:: Given passage ::
[Begin]

Meaning, Quality and Determinism. Oh my!
I found the following in my mailbox this morning …
You know, I'm wondering if we're completely hardwired to believe in
determinism. Our obsession with "why" implies a cause and effect
relationship. From "why" comes science, religion, politics, art.
Where does "why" come from? Perhaps the perception of time has to do
with it. I dunno.
--Peat
I believe it was David Hume who dispelled the myth that "cause and effect" are
merely our own expectations. But that isn't necessarily a bad thing, we have
to believe in it otherwise we couldn't act. I can believe that.
Quantum Mechanics have effectively buried the Newtonian notion
that if we knew all of the variables, everything in the universe could be
accurately predicted. So without determinism (and its religious
counterpart, pre-destination), what are we left with?
Technically, we are left with a foundation of sand… of probability, where
nothing is sure, and everything we observe is there based solely on a
better statistical chance (see this recent podcast interview with
Michio Kaku for a better overview). This form of randomness leads many
to state that the universe is meaningless.
As Steve Weinberg wrote in his book, The First Three Minutes, "The more
the universe seems comprehensible, the more it also seems pointless."
Stephen Jay Gould comes to a similar conclusion after noting that evolution
isn't about progress as much as it is about favoring blind successes.

[End]

:: To be done ::
In the passage on meaning and determinism, which book is cited as the source of Steve Weinberg's remark that the more comprehensible the universe seems, the more pointless it also seems?

(Data entries)
[Begin]

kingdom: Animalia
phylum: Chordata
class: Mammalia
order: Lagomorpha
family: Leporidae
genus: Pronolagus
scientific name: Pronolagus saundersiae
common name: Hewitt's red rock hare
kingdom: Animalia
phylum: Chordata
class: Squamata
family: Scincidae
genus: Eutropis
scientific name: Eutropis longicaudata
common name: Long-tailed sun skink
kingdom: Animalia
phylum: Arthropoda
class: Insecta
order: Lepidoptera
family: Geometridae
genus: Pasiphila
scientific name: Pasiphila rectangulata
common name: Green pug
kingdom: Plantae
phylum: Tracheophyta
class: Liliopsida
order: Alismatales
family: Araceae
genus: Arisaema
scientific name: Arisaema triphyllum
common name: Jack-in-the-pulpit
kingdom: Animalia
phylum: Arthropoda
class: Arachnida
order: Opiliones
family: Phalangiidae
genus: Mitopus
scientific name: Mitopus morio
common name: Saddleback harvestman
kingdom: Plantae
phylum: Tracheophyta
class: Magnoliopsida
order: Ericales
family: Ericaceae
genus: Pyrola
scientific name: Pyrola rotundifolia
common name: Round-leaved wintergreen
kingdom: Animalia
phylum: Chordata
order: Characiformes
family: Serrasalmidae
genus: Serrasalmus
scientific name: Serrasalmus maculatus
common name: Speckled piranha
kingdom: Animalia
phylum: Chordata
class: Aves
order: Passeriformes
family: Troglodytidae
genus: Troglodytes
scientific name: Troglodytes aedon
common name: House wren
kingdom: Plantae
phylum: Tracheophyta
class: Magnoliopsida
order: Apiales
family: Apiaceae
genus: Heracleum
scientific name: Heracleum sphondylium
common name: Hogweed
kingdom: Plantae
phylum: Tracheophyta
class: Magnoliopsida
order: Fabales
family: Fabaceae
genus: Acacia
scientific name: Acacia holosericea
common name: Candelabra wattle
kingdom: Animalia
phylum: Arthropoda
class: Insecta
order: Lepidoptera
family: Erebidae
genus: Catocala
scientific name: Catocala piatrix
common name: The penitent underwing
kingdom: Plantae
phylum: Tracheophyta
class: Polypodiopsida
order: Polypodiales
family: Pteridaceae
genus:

[End]

:: Finished answer ::
The First Three Minutes